[[ Record set, beginning ]]

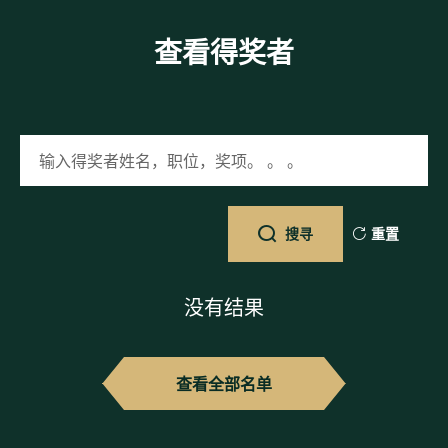
查看得奖者
输入得奖者姓名，职位，奖项。 。 。
搜寻
重置
没有结果
查看全部名单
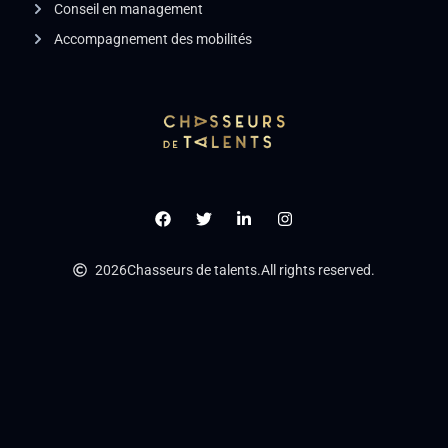
Conseil en management
Accompagnement des mobilités
2026
Chasseurs de talents.
All rights reserved.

[[ Record set, end ]]

▶ **Problem description**: Restate the entries above word for word, minus the pictures.

▶ **Solution for this problem**:
查看得奖者
输入得奖者姓名，职位，奖项。 。 。
搜寻
重置
没有结果
查看全部名单
Conseil en management
Accompagnement des mobilités
2026
Chasseurs de talents.
All rights reserved.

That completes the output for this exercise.